The West has been far too dismissive of Arab grievances over the years. The double-dealing referred to in the first paragraph of this article set the stage for years of bitterness. After the Great War we reneged on our promise to the Arabs whilst keeping our promise to the Jews. What did we expect by way of a response?
That Arab leaders played their cards disastrously badly over the emergence of the state of Israel, and for years afterwards, does not alter the fact that the Jews were promised a home in Palestine, not a Jewish Palestine.
What should our objectives be given these new developments? I suggest that we need to focus on the need to:
- Fulfil our moral responsibilities in the region by confronting Isis and supporting the forces of moderation in the region. (Mindful that Britain and France were governing most of the Middle East less than seventy years ago, with consequences that are still with us).
- Increase aid in the region and take in our fair share of refugees, they cannot all continue to be absorbed by Jordan, Turkey and Lebanon on top of existing Syrian refugees.
- Prevent further spread of militant ideology, especially among young Muslims in Britain.
The government have announced new measures to make it more difficult for British fundamentalists to travel to Syria and Iraq. It is likely that other recommendations made by the Extremist Taskforce set up by the Prime Minister in response to the terrible murder of Lee Rigby will be brought in to law. I shall have no hesitation in voting for the measures the Home Secretary will be proposing in the next few months, including the strengthening of Terrorism Prevention and Investigation Measures (T-Pims).
I shall also make the case for improved integration and understanding. This is difficult and challenging but it must be a priority. Such activities are essential in the campaign to reduce the numbers of young men who plan to travel to fight and acquire terrorist skills. Social cohesion is also crucial to the intelligence services in order to obtain vital information from responsible members of the Muslim population.
Integration at the neighbourhood level needs to be organised around some clear principles and goals. It is worth considering what fuels extremism. In some cases it is ideology and a reaction to what is seen as Western decadence. In others it is a growing sense of grievance. The attraction of marching with Isis, to those who feel downtrodden by a society that constantly criticises their way of life, is likely to trump new laws and other restrictions that are necessary but can be counterproductive.
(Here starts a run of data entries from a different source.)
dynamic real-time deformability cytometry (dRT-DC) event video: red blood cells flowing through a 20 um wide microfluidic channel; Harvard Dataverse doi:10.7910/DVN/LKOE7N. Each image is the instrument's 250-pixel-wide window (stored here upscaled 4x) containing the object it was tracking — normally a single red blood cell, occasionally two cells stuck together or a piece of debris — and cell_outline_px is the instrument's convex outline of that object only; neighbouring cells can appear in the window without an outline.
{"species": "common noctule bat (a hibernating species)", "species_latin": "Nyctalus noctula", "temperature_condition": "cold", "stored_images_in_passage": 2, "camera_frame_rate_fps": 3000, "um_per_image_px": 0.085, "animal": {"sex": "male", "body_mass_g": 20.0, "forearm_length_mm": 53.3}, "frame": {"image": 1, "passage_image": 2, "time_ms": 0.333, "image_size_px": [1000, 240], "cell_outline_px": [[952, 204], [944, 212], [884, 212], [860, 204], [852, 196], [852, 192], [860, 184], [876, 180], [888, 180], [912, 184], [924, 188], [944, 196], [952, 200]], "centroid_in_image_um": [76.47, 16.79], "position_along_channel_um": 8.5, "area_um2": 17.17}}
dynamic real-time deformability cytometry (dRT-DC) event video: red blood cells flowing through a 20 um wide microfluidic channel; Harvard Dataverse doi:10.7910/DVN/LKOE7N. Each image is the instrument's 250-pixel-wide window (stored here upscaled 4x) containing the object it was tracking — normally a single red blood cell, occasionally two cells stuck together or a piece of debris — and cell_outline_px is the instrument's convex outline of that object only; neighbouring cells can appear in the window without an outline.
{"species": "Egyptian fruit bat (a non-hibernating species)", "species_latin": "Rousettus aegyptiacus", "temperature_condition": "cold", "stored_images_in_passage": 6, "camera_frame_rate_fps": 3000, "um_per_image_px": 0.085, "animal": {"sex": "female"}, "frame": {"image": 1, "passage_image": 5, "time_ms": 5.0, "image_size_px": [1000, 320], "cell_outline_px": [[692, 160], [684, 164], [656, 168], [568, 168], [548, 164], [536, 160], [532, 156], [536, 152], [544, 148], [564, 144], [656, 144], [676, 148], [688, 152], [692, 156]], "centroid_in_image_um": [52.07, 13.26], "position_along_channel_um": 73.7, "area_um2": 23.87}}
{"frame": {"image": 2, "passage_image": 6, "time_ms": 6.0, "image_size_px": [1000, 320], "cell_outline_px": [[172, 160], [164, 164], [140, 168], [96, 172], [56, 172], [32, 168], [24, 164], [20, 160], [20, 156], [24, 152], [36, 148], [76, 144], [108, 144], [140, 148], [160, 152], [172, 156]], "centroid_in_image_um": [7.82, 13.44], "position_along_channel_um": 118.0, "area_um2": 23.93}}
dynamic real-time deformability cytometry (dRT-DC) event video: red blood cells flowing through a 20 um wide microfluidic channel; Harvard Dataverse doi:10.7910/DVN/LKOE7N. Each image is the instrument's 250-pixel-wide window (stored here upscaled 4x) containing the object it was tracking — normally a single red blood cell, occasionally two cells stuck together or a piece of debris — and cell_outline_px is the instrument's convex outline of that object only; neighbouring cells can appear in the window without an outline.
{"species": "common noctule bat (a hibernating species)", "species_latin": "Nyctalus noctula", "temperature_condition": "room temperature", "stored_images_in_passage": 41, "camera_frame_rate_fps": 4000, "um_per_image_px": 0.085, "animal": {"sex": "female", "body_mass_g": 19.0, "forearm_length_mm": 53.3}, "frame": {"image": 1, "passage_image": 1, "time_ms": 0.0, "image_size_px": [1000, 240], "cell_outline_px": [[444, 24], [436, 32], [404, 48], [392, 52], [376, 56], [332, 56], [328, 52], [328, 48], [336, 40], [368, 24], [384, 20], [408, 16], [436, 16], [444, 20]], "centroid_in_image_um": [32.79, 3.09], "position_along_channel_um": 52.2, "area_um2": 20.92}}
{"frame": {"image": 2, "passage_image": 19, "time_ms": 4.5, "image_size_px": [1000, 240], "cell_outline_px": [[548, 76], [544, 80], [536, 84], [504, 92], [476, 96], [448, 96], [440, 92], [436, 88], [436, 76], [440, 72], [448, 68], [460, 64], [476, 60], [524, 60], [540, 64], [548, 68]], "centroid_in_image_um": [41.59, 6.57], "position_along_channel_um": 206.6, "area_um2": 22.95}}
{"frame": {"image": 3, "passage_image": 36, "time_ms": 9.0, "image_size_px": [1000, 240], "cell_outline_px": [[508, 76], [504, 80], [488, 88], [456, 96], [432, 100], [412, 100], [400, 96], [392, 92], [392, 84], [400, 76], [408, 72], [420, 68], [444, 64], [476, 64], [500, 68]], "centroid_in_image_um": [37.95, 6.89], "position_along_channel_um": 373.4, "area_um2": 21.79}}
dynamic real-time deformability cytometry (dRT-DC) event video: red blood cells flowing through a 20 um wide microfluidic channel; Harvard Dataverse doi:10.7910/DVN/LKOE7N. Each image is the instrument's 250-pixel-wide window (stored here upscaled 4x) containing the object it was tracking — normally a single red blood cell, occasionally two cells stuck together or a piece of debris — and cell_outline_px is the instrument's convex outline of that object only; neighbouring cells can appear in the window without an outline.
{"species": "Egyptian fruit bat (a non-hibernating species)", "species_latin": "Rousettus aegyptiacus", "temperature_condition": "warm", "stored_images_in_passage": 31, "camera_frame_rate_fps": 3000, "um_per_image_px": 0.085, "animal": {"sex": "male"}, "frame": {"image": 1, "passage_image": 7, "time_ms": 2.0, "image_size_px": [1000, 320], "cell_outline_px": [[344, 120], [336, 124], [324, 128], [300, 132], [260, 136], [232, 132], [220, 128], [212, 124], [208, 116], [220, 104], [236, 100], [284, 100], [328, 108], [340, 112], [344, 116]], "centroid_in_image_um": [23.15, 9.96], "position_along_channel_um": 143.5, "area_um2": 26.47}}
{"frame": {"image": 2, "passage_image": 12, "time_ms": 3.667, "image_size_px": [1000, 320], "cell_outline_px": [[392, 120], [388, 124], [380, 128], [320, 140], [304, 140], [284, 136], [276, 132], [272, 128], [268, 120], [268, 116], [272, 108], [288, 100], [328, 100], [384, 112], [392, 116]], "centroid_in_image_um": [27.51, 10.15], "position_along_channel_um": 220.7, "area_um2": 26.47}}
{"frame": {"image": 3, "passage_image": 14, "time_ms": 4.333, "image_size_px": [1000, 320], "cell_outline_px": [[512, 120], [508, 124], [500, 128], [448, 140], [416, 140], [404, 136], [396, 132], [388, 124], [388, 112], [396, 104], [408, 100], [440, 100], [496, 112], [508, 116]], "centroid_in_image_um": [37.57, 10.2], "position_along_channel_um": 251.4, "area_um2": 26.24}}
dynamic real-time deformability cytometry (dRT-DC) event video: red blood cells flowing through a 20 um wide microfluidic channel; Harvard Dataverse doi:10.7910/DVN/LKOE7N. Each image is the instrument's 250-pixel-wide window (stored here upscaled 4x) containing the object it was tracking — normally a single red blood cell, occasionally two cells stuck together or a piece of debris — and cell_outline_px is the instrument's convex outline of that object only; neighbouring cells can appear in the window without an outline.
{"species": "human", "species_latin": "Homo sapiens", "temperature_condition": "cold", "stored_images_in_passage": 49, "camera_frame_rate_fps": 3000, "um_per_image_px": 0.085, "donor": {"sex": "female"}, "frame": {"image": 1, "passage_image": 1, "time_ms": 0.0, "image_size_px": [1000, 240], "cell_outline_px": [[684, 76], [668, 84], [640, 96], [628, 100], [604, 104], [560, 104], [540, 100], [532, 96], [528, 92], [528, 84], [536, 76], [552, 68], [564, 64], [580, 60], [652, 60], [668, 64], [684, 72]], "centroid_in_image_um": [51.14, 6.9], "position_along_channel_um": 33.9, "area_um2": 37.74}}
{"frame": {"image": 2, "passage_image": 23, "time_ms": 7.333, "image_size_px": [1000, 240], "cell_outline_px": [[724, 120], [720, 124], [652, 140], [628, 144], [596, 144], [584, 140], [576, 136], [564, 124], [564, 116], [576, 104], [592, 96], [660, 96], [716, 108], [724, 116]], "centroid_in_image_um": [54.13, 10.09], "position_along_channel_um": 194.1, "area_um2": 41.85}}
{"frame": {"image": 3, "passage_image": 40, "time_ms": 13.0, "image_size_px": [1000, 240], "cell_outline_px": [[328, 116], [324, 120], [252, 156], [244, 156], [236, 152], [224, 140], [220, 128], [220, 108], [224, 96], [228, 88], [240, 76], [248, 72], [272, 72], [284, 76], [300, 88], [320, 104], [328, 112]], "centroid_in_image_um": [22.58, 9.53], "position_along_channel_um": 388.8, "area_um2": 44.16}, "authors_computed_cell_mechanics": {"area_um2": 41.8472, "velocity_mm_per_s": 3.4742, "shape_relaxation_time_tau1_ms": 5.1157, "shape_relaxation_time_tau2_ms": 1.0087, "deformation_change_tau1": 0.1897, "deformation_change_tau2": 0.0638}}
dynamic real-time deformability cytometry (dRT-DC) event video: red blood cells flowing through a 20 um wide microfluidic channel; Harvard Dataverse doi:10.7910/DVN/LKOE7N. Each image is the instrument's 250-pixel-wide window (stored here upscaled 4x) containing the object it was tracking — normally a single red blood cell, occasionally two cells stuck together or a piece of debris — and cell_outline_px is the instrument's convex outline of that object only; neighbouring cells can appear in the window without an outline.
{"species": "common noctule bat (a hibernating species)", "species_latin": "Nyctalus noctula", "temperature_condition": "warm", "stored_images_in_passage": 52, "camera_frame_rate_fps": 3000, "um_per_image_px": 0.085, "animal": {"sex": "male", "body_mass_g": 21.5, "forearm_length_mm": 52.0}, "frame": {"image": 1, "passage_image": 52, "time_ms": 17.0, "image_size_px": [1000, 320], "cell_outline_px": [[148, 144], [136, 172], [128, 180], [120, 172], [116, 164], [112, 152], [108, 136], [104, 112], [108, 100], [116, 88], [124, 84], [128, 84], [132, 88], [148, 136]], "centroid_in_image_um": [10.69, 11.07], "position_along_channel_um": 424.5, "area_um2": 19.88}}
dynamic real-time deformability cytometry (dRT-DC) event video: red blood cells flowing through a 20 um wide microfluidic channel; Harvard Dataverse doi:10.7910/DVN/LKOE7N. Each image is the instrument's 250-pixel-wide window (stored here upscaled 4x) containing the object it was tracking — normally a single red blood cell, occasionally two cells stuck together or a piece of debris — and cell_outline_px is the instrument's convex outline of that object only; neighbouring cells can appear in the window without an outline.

There is an understandable, but unhelpful, irritation among many in the host population at what is seen as Muslim exceptionalism. Muslims are the newcomers, the argument goes, yet they expect the rest of society to bend to their way of life. This causes a great deal of resentment and fuels the anti-Islamic feeling that breeds further insecurity on the part of Muslims in a vicious circle.
There are conflicts inherent in a society which values freedom and equality with a conservative interpretation of Islam, never mind a fundamentalist version. We need to tackle these conflicts openly and honestly so Muslims know where they stand, and know that they will have the decent majority of British citizens behind them when they lead peaceful and constructive lives.
Isis are a grave threat to world peace and, in their barbarism, a truly Satanic force which must be confronted by the rest of humanity. We have the measure of fundamentalist Islam even if we are still working out how to respond.
As Austen Chamberlain said of Hitler’s Germany: “For a people who believe in nothing but force, force is the only answer.” I am afraid that this will turn out to be true of the war declared by Isis on all those who do not share their narrow and warped interpretation of Islam; and on all women and girls, of whatever faith or none. Although military solutions are far from enough, it is very unlikely that we will be able to maintain our freedoms, without utilising our military strength as part of a much broader strategy.